I tried to avoid situations where I knew the two of them would be together. Of course, he was getting bolder and bolder with where he brought her, almost as if our marriage had been instantly discredited and replaced with the love he felt for her. And so I had to go further and further from him, which of course meant he would spend more time with the girl, and he didn’t seem to care. It was as though he hardly even noticed I existed at some point, and so all I could do was spew vitriol at the girl whenever I saw her, try to reinforce some point in her mind that she ought to have been sorry for something. But the more I thought about it, the more I realized there was no specific characteristic of her to hate, which just made me hate her even more. I had lost. The one person I had been happiest to spend my life with had turned around and walked away from me.

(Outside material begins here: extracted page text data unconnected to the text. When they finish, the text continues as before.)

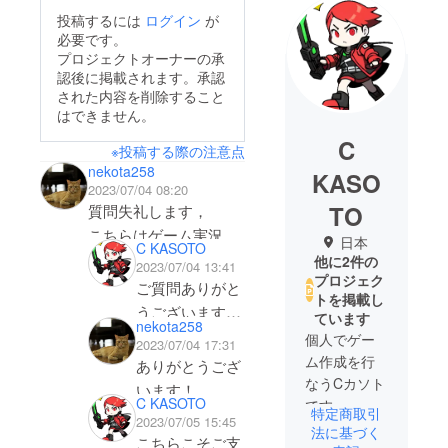
投稿するには
ログイン
が
必要です。
プロジェクトオーナーの承
認後に掲載されます。承認
された内容を削除すること
はできません。
C
※投稿する際の注意点
nekota258
KASO
2023/07/04 08:20
TO
質問失礼します，
こちらはゲーム実況プ
日本
C KASOTO
レイ可能でしょうか？
他に2件の
2023/07/04 13:41
プロジェク
ご質問ありがと
トを掲載し
うございます！
ています
nekota258
体験版(ご支援
個人でゲー
2023/07/04 17:31
の有無問いませ
ム作成を行
ありがとうござ
なうCカソト
ん)、完成版共
います！
C KASOTO
です。
にダウンロード
特定商取引
支援致します！
2023/07/05 15:45
ご期待くだ
した時点より配
法に基づく
こちらこそご支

Everything he did these days was just a middle finger straight at me. 

By yesterday, it had probably been about a week since I’d last slept. I didn’t know what to say. I don’t think I was thinking anymore, just sort of operating on autopilot, my head resting while my body was going through the motions of wakefulness and vice versa. And my semi-conscious body was moving toward the kitchen. I vaguely remember picking up a knife and moving to the crib. I vaguely remember my arm going back and forth and back and forth. I vaguely remember a lot of noise. I vaguely remember the color red. I vaguely remember the look on my husband’s face, watching his daughter die, the one thing that truly mattered to him disappearing forever, and I vaguely remember my arm going straight across his throat and the sound of his body falling to the ground—

And then I guess I fainted.

Well, that’s what happened, and I stand by all of it. The blues make reasonable people do crazy things, and I’m a reasonable person of sound mind and body. Lock me up for a million years, but I did what had to be done.

I’ve got nothing more to say to you.